PASAJE
La intemperie de las palabras atenta directamente contra la sentencia wittgensteiniana: el lenguaje deja de ser límite del mundo, y en su lugar los linderos son ocupados por el discurso, cansino y cansón, del caudillo. Por consiguiente, no hay verbo capaz de alumbrar la realidad, lo cual supone la pérdida de una libertad esencial a toda potencia lingüística: la creación. Agotada la conciencia moral en la imposibilidad de que el pensamiento fecunde a las palabras, y estas convoquen la epifanía de lo natural y sobrenatural, el ciudadano experimenta la degradación de su condición de persona humana en simple individuo, sin razón que busque la aletheia (verdad) y sin voluntad que propenda a la libertad.

Quizá haya algo peor que el silencio de los temerosos y sea el bullicio de los vociferantes –eso que podríamos llamar el silencio de la sobremodernidad–. Los primeros, ciertamente, son una campana rota: han optado por la apoplejía discursiva. Los segundos, sin embargo, son los heraldos del óbito verbal. Compelen a las palabras a cruzar el Valle de la Muerte. Al cabo solo quedarán fonemas y significados amnésicos, que no serán capaces de invocar la memoria de aquella grandeza del verbo por la cual Steiner exclamara un día que «si el silencio hubiera de retornar a una civilización destruida, sería un silencio doble, clamoroso y desesperado por el recuerdo de la palabra».

Entradas de datos
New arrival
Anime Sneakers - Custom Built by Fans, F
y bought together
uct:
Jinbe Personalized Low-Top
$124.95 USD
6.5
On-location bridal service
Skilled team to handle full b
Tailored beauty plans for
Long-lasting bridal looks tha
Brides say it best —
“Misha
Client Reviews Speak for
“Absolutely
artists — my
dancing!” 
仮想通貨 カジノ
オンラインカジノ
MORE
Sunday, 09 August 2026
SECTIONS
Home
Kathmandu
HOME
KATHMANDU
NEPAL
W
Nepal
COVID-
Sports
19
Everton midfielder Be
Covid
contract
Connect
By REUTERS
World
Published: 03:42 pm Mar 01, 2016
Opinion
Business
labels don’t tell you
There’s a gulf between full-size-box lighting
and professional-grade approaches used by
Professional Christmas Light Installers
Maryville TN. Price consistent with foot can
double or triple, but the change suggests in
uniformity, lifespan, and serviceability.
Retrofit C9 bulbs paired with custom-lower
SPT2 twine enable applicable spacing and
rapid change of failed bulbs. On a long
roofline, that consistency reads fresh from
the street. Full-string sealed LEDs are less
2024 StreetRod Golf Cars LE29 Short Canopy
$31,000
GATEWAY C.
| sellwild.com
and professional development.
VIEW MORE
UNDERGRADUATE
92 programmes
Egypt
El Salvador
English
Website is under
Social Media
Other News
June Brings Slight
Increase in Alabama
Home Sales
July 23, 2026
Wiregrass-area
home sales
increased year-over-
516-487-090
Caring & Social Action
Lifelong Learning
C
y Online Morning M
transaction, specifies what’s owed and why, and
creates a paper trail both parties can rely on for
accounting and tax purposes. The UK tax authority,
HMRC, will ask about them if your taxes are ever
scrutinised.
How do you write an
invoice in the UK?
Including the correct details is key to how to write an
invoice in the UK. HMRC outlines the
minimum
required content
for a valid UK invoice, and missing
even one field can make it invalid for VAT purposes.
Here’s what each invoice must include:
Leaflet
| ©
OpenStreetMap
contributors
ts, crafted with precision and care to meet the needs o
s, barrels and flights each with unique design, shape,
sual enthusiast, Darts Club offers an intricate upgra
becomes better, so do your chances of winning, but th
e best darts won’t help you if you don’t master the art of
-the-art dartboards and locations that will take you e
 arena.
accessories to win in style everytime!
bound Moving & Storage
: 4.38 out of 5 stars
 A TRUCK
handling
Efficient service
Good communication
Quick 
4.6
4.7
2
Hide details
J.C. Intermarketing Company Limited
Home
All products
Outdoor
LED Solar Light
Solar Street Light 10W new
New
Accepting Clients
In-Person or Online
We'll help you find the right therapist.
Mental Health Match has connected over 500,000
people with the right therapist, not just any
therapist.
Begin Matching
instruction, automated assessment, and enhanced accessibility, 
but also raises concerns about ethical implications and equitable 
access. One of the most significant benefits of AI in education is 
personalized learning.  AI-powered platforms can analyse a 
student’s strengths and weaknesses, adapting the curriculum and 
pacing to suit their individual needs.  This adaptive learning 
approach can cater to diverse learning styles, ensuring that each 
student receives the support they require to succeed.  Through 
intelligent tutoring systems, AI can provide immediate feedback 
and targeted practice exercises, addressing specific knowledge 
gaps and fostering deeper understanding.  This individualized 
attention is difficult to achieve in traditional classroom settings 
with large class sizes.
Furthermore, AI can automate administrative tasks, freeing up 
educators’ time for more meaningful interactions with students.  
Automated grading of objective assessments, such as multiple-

QUÉ HARÁS
**1.** Responde con base en el pasaje:
(a) ¿Qué libertad esencial a toda potencia lingüística se pierde?
(b) ¿Qué ocupa los linderos cuando el lenguaje deja de ser límite del mundo?
(c) ¿Qué son los temerosos, según el pasaje?
**2.** Devuelve sin cambios el fragmento del pasaje que empieza con las palabras "La intemperie de" y termina con "a la libertad.".
Estos datos provienen de una fuente distinta.

SOLUCIONES
**1.**
(a) La creación.
(b) El discurso, cansino y cansón, del caudillo.
(c) Una campana rota.

**2.**
La intemperie de las palabras atenta directamente contra la sentencia wittgensteiniana: el lenguaje deja de ser límite del mundo, y en su lugar los linderos son ocupados por el discurso, cansino y cansón, del caudillo. Por consiguiente, no hay verbo capaz de alumbrar la realidad, lo cual supone la pérdida de una libertad esencial a toda potencia lingüística: la creación. Agotada la conciencia moral en la imposibilidad de que el pensamiento fecunde a las palabras, y estas convoquen la epifanía de lo natural y sobrenatural, el ciudadano experimenta la degradación de su condición de persona humana en simple individuo, sin razón que busque la aletheia (verdad) y sin voluntad que propenda a la libertad.